The adaptation of the 1974 version did not set the mood as well
While I am not the best at solving mysteries in a film like “Murder on the Orient Express”, the plot felt empty and confusing, much like when I went to see “The Snowman” about a month ago.
All I can really say about “Murder on the Orient Express” is that the characters are hilarious in each of their own personal traits. They help keep you wanting to watch even though the rest of the film feels dry and bores you after the first half hour.
Johnny Depp makes an appearance as an art dealer, Samuel Ratchett, but the character is almost instantly murdered in his bunk. In my own opinion, Depp has disappointed me lately which pains me to say as someone who is a fan of his. Even though I enjoy most of all the “Pirates of the Caribbean” movies, he is not too innovative outside his acting style in the character of Captain Jack Sparrow which doesn’t help add to the success for “Murder on the Orient Express” any.
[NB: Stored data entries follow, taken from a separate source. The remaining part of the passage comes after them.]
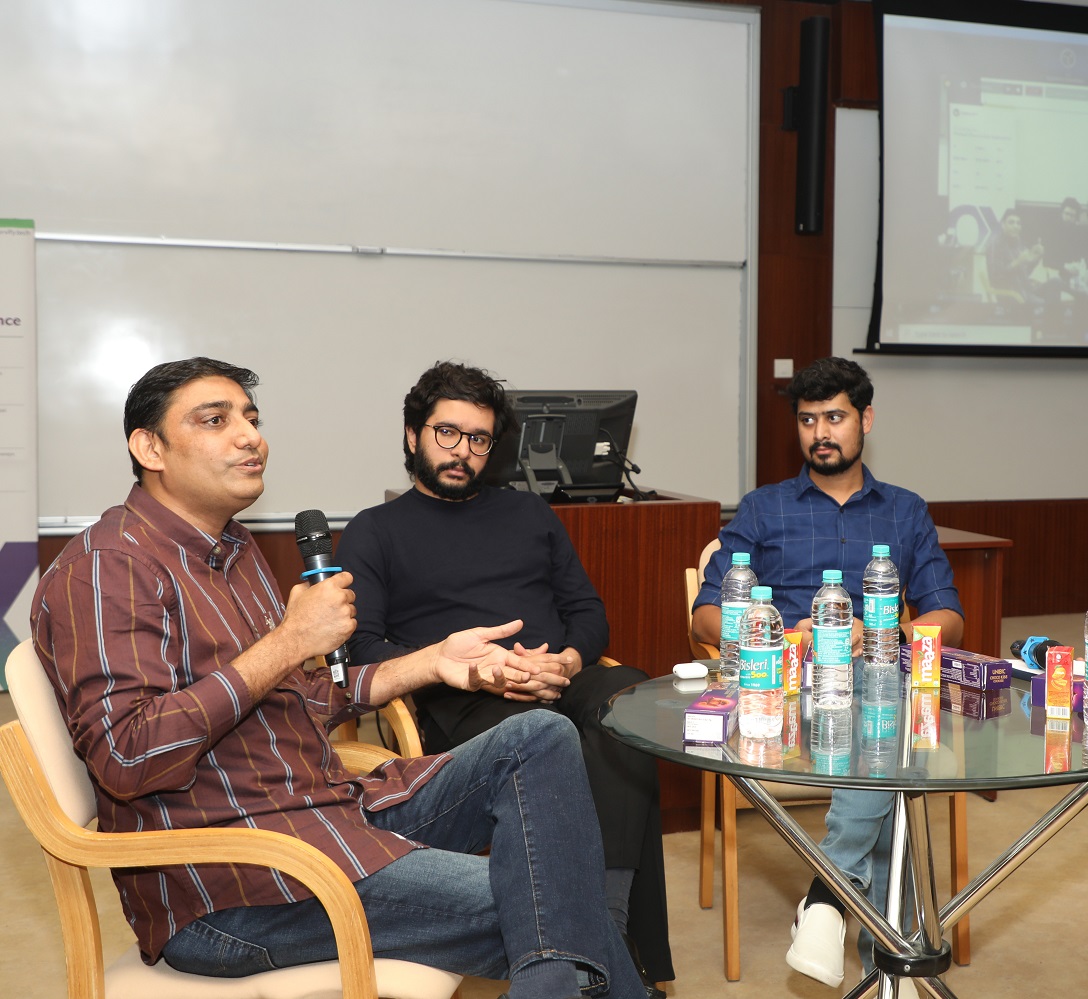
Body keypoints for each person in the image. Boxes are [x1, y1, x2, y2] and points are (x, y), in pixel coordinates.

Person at [30, 357, 645, 999]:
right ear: (148, 447)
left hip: (328, 813)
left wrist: (435, 660)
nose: (250, 437)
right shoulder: (106, 571)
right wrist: (289, 641)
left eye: (252, 418)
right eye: (216, 420)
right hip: (239, 883)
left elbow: (309, 695)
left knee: (539, 736)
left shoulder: (234, 551)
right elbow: (129, 755)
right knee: (559, 902)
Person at [336, 361, 672, 994]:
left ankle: (606, 927)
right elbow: (365, 649)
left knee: (626, 705)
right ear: (412, 435)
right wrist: (475, 669)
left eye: (479, 439)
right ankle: (609, 953)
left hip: (555, 676)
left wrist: (568, 662)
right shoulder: (374, 531)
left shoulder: (529, 514)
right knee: (561, 739)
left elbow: (587, 613)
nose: (463, 452)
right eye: (447, 433)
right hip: (462, 701)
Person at [691, 356, 964, 991]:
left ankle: (825, 901)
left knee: (883, 724)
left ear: (865, 420)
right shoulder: (762, 509)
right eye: (808, 420)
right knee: (892, 758)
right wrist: (780, 635)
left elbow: (947, 617)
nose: (821, 433)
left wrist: (886, 634)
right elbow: (707, 619)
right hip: (783, 695)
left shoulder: (904, 511)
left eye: (835, 417)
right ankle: (887, 969)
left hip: (874, 685)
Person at [983, 208, 1046, 305]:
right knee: (1050, 305)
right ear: (1003, 225)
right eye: (1011, 223)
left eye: (1018, 223)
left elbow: (1025, 272)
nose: (1016, 226)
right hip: (1014, 297)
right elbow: (996, 278)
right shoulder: (995, 244)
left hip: (1026, 290)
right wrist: (1018, 261)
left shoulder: (1018, 241)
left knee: (1055, 283)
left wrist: (1036, 258)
After the art dealer is killed off, Detective Hercule Poirot (Kenneth Branagh) investigates the riders on the train about not only Ratchett’s murder but the Armstrong baby as well. The connection between both came across as unclear then, too. I stumbled across the older version (1974) at the MSU campus library and watched that a couple times to get a better understanding of this newest release.
In contrast, the film done in 1974 set the mood much better than the latest “Murder on the Orient Express”. The earlier one panned across family photos and newspaper clippings about the Armstrong baby which evoked more of the importance of the mystery surrounding the story. But in the 2017 release, the plot meanders and sometimes even the lively characters seem stoic like they are ghosts themselves.
Mary Debenham is the only one who brings the characters out of their shells more. There is one cool shot where the director pans from the ground up and then pans down again to focus on Detective Poirot and Debenham during his interrogation of her. Her behaviors and nonverbal cues do lead him closer to the answers he seeks.
From there, it feels like the revelation of all the pieces come together too easily for Poirot and it does not take long for the characters to come forward with their own confessions. After that, the rest of “Murder on the Orient Express” drags and you look forward to the ending to the point where you think about just walking out.
This is a case I haven’t read the book which I was also ignorant of its existence, but I want to know for the sake of understanding and appreciating the classic more. It’ll likely be one of the reads I tackle over winter break.